Selain menjadi titik olahraga dan relaksasi, waduk juga menghadirkan pengalaman visual yang menarik. Air yang tenang menciptakan cermin raksasa, memantulkan bentuk pepohonan, awan, dan langit biru pada siang hari. Jika beruntung, pengunjung bisa melihat siluet perahu nelayan yang melintas di kejauhan menuju kawasan laut.
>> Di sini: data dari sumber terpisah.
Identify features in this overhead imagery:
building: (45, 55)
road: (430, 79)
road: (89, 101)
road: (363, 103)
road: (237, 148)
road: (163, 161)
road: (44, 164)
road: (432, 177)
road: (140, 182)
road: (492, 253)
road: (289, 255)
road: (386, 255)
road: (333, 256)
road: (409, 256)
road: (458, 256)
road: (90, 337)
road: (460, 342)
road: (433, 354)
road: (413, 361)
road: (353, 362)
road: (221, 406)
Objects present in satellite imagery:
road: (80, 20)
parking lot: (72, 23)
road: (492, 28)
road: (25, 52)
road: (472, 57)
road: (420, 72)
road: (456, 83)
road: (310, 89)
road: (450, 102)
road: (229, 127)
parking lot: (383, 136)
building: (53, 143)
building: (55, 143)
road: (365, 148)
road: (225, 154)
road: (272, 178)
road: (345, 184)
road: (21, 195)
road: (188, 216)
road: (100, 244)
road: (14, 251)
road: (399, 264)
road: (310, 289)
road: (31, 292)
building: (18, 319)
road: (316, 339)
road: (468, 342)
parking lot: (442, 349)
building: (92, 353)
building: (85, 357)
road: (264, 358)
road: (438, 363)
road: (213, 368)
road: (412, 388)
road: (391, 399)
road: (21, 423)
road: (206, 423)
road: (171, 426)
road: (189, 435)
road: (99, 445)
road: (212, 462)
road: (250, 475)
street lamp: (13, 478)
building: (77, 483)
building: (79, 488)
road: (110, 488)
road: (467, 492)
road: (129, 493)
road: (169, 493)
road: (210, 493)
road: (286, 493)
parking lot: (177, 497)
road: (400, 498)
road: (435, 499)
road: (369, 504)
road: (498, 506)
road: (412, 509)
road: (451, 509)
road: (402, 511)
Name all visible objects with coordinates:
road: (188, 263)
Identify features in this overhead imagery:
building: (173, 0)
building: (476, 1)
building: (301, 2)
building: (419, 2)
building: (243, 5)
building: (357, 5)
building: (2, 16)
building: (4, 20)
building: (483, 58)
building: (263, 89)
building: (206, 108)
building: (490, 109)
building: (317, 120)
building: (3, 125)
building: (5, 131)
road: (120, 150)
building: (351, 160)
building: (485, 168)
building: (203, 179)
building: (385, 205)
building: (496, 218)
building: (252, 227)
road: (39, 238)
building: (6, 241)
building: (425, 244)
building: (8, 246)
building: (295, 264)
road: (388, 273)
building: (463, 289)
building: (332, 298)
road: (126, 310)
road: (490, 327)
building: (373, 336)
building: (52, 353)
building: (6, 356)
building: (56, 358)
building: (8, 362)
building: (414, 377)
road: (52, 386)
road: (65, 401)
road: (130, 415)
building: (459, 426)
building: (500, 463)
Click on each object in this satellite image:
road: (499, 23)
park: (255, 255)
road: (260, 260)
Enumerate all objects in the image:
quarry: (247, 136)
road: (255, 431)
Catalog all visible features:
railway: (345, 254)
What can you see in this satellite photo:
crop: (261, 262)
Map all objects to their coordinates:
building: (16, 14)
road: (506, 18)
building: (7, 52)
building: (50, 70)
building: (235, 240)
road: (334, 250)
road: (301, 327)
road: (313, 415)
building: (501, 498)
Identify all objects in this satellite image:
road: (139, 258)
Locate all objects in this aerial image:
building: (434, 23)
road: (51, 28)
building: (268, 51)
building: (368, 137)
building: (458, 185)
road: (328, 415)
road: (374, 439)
Pemandangan ini menambah kesan bahwa waduk bukan hanya bagian dari kota, tetapi juga bagian dari kehidupan masyarakat pesisir Aceh utara.
Namun, waktu yang paling dinantikan di waduk ini adalah saat Golden Hour menyapa. Menjelang magrib, langit perlahan berubah. Dari biru cerah menjadi jingga lembut, kemudian bergradasi ke warna merah keemasan hingga ungu tua. Permukaan air ikut menangkap perubahan warna itu sehingga seolah-olah waduk berubah menjadi kanvas raksasa berisi lukisan hidup.